● **TASK TO CARRY OUT**: Count how many lines in the records below contain the string "built". State only that count.

● **EXTRACTED DATA**:
-- START --
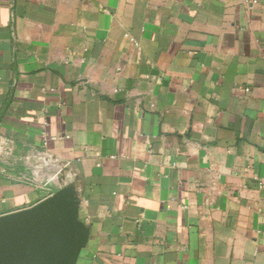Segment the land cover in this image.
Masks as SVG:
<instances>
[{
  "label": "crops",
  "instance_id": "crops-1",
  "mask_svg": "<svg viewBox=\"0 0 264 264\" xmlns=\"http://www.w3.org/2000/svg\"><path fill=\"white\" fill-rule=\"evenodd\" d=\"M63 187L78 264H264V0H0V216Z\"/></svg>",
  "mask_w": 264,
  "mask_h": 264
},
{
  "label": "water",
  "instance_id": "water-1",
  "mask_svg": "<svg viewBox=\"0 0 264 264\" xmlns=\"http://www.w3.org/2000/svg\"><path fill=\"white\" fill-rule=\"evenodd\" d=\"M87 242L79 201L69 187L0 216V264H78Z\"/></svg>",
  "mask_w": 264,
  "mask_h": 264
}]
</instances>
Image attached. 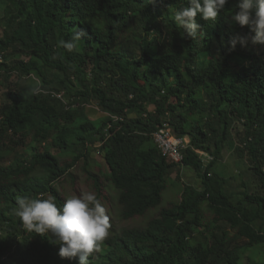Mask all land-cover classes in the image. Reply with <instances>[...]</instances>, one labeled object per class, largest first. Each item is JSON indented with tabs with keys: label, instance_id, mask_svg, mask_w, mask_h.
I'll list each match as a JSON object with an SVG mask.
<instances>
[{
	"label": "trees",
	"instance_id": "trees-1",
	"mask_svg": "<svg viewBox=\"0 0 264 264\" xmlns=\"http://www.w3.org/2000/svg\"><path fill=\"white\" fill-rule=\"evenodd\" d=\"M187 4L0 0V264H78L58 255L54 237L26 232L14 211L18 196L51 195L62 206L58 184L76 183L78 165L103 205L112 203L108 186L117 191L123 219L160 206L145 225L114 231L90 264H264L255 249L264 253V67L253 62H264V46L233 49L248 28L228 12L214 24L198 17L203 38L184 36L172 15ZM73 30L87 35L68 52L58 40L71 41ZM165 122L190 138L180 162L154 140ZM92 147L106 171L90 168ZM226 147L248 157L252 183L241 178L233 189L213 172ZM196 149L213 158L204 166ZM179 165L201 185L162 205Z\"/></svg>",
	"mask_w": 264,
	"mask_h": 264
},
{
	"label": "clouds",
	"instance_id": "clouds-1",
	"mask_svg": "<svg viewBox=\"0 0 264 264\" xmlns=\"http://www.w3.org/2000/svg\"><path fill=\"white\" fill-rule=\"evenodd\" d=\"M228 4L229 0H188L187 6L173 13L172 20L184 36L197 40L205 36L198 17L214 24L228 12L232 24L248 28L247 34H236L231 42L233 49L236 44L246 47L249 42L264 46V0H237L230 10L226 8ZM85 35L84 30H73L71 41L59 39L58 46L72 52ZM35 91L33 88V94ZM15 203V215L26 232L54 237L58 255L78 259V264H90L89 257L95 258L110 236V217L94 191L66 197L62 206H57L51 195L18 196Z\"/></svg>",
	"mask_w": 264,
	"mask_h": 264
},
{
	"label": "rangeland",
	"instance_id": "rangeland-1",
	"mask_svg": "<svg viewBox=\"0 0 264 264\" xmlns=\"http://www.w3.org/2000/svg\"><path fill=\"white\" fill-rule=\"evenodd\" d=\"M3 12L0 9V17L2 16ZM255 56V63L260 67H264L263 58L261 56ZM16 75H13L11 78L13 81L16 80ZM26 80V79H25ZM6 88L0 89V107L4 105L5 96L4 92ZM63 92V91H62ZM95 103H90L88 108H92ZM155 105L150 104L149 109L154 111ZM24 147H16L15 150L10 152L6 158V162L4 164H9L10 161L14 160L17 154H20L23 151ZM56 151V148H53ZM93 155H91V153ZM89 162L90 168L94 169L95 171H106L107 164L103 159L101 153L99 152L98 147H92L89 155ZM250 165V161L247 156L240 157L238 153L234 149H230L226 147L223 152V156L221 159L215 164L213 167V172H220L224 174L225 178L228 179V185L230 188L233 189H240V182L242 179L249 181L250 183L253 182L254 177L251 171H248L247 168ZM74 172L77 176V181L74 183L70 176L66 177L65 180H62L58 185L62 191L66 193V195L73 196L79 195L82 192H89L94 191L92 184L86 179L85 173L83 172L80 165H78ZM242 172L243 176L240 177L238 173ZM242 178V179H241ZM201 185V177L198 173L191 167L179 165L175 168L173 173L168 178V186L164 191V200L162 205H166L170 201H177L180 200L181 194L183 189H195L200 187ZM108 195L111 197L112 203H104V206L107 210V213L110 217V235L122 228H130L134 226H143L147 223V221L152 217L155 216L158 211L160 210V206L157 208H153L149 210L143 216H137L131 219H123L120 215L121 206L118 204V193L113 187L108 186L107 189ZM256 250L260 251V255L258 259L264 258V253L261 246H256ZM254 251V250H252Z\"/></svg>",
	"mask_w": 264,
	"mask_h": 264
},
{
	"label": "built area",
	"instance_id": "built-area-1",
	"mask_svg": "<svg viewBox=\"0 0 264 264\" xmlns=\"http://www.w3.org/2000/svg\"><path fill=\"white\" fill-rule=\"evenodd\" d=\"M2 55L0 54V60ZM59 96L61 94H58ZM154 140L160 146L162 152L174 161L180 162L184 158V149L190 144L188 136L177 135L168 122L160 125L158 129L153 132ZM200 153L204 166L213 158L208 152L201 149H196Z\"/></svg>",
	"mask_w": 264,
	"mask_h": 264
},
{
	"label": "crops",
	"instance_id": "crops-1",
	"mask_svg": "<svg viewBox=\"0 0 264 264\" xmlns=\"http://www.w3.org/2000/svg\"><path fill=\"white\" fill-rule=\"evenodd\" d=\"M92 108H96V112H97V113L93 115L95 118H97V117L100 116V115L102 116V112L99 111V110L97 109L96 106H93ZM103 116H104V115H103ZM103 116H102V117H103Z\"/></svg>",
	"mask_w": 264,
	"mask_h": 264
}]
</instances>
-- END --
● **EXERCISE ANSWER**: 2